→ **About this task**
Take the line containing "jednog supersoničnog aviona." as the first and the last line of the records below as the end, and please set down only what lies between them exactly, both ends included.

→ **Study material**
╔══

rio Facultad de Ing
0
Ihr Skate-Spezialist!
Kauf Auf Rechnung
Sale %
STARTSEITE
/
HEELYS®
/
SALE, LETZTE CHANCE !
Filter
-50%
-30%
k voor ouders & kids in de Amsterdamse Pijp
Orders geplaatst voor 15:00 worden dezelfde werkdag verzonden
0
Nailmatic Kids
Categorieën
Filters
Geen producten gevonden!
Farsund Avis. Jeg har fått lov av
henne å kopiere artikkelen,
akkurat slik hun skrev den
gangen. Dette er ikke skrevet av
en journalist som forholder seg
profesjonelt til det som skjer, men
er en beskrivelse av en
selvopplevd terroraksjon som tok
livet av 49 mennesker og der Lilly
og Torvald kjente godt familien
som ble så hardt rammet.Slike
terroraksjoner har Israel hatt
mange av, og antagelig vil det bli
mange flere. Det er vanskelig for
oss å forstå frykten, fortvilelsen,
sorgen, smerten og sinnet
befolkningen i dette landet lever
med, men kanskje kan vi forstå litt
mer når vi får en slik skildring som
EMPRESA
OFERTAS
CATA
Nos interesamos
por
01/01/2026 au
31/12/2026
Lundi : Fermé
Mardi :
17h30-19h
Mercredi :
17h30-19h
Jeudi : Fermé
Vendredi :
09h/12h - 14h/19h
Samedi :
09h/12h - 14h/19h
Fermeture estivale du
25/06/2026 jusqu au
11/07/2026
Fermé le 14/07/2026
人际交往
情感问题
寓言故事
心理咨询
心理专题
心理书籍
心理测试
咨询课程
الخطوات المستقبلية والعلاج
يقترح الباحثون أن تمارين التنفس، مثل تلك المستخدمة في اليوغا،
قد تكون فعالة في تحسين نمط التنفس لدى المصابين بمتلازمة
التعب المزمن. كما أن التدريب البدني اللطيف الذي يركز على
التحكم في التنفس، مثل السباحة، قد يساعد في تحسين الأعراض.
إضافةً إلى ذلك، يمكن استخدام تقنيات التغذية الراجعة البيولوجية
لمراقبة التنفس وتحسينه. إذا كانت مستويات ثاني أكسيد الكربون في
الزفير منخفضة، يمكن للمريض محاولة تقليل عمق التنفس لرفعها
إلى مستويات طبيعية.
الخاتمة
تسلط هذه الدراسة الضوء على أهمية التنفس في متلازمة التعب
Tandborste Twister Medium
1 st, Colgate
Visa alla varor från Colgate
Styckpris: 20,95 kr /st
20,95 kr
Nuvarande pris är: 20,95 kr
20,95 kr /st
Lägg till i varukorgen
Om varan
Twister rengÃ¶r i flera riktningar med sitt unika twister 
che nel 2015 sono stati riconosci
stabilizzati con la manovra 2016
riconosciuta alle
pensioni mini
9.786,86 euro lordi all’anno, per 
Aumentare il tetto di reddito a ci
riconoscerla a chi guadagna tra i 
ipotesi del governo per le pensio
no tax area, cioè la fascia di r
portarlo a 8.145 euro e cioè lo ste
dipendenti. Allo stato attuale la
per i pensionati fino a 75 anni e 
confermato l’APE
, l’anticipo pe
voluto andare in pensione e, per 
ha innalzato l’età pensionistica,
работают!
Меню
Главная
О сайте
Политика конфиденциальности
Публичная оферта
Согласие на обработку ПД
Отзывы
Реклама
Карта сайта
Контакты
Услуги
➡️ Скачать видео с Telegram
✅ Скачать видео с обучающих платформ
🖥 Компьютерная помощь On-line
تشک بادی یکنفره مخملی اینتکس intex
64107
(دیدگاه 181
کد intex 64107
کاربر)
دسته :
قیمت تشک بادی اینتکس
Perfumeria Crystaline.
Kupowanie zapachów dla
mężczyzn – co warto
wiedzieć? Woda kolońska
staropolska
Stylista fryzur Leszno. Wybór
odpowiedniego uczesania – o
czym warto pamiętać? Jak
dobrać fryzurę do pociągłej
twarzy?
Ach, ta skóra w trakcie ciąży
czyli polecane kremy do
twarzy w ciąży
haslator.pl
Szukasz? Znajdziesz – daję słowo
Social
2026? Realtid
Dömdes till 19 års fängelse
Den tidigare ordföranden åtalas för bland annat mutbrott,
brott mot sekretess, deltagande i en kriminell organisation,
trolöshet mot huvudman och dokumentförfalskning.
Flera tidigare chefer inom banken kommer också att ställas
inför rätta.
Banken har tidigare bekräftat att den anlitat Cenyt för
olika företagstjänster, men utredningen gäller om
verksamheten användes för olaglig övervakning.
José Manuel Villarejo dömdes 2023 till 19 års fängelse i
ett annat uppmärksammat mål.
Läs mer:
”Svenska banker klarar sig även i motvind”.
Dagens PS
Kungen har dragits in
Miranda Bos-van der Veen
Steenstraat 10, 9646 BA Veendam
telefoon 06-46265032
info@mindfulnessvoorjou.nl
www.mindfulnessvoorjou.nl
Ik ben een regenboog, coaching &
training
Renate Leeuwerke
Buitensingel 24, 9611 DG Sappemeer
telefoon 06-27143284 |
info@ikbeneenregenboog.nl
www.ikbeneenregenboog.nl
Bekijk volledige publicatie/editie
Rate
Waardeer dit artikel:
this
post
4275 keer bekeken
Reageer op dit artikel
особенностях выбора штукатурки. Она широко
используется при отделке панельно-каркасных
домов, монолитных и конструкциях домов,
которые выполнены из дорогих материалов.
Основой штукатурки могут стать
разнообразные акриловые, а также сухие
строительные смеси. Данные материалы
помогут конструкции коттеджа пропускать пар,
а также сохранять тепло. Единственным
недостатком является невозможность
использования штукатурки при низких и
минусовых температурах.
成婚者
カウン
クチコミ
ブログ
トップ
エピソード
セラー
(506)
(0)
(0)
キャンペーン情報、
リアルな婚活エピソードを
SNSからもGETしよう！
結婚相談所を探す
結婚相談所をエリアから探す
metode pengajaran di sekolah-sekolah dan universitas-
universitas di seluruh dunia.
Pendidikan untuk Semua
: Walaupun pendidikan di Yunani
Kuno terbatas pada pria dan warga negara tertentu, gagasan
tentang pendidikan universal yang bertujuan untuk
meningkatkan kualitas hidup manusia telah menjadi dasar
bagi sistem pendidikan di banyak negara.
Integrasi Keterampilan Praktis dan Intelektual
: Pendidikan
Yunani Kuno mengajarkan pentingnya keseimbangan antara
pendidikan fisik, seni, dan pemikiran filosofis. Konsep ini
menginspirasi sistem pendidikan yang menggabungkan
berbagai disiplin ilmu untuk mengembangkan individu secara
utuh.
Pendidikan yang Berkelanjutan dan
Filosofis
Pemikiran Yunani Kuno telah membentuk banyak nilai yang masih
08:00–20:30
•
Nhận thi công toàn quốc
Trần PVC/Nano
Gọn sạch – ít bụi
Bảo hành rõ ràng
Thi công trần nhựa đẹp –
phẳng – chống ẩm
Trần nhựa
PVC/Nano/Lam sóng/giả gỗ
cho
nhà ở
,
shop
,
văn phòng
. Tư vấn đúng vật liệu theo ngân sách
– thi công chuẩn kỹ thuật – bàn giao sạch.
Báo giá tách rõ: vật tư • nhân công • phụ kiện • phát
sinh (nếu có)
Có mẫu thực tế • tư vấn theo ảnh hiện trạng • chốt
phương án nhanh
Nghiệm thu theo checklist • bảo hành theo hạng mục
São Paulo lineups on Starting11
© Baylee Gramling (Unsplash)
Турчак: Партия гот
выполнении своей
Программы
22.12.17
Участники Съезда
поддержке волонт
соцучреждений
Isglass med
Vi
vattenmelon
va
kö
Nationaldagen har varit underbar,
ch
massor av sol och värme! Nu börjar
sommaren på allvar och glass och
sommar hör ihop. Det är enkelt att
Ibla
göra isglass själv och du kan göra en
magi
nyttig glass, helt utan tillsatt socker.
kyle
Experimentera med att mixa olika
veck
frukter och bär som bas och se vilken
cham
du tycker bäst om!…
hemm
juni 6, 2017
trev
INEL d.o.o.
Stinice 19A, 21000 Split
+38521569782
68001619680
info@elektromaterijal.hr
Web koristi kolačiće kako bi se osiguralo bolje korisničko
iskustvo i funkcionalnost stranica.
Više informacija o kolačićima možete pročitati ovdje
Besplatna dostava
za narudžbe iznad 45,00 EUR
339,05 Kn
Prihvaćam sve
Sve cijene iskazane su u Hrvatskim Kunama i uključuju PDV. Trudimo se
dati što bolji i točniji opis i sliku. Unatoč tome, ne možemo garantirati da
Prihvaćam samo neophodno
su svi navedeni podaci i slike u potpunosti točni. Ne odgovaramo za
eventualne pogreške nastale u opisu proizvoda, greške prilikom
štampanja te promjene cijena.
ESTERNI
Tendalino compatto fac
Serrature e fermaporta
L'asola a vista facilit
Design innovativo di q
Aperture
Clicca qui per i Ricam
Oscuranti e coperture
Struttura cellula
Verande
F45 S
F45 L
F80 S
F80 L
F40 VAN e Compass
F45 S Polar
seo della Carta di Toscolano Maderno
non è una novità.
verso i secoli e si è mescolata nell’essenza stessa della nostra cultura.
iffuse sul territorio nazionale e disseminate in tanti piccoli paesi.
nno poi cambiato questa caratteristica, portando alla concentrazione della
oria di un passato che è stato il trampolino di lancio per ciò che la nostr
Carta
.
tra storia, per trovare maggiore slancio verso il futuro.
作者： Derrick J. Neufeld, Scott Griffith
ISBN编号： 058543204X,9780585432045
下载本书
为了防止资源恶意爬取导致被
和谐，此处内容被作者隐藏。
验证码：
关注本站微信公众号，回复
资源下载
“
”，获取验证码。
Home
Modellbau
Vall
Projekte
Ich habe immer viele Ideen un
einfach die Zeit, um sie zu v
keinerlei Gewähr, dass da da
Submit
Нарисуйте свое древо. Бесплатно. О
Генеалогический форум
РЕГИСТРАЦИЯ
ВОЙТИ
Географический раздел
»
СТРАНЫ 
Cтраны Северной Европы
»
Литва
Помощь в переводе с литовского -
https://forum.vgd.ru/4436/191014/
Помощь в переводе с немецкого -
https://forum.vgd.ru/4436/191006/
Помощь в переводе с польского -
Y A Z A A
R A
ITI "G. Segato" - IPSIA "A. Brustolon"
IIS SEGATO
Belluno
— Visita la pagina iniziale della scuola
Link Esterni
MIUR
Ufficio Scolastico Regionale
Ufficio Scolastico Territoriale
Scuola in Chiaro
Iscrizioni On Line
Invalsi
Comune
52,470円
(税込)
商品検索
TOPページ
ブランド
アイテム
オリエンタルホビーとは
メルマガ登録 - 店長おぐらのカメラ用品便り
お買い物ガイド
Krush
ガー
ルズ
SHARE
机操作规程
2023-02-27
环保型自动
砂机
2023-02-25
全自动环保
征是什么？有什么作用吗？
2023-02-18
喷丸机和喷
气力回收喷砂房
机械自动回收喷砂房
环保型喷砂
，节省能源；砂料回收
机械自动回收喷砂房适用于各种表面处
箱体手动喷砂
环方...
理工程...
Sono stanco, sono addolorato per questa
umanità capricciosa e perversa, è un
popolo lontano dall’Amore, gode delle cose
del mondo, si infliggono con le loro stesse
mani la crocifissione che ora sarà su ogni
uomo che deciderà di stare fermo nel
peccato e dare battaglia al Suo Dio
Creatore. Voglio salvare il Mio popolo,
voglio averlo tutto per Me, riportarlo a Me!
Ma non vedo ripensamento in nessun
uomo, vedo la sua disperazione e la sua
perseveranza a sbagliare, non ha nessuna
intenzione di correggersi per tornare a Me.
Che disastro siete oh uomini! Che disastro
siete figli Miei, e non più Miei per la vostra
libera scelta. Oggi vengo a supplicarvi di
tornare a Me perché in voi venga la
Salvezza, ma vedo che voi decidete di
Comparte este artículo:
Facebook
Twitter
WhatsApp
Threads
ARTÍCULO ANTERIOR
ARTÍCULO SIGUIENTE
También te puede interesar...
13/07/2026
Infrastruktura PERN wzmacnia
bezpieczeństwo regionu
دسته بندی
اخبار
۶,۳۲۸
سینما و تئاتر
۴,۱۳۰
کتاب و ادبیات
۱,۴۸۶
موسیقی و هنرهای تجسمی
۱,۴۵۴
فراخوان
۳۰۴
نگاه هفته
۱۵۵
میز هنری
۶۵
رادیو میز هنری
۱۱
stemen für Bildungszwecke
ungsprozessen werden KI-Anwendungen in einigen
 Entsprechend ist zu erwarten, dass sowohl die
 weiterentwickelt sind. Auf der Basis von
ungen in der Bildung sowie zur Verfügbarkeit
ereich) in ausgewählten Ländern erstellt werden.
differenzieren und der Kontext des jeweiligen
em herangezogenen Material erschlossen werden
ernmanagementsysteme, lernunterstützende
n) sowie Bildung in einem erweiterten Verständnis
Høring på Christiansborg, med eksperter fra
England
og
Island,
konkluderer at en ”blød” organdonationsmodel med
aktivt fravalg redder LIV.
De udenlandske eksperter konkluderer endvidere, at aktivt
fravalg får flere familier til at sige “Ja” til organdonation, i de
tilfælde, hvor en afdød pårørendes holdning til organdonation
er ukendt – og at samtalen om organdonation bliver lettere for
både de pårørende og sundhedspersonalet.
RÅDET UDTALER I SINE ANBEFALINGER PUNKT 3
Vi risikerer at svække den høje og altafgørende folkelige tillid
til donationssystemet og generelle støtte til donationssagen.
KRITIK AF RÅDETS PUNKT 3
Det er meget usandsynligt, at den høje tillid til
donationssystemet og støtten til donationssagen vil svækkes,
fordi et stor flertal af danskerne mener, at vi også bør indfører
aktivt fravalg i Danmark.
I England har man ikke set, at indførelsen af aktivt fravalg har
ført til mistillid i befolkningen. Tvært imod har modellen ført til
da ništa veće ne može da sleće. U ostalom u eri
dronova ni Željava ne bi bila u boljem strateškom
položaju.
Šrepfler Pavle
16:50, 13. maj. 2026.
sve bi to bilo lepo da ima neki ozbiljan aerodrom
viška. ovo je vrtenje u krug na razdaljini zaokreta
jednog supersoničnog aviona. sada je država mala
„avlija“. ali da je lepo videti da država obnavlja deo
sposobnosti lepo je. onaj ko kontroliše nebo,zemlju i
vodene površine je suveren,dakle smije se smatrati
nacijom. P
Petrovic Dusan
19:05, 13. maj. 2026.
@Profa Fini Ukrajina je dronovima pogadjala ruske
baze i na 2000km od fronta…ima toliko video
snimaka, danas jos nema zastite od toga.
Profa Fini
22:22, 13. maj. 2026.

╚══

→ **Task solution**
jednog supersoničnog aviona. sada je država mala
„avlija“. ali da je lepo videti da država obnavlja deo
sposobnosti lepo je. onaj ko kontroliše nebo,zemlju i
vodene površine je suveren,dakle smije se smatrati
nacijom. P
Petrovic Dusan
19:05, 13. maj. 2026.
@Profa Fini Ukrajina je dronovima pogadjala ruske
baze i na 2000km od fronta…ima toliko video
snimaka, danas jos nema zastite od toga.
Profa Fini
22:22, 13. maj. 2026.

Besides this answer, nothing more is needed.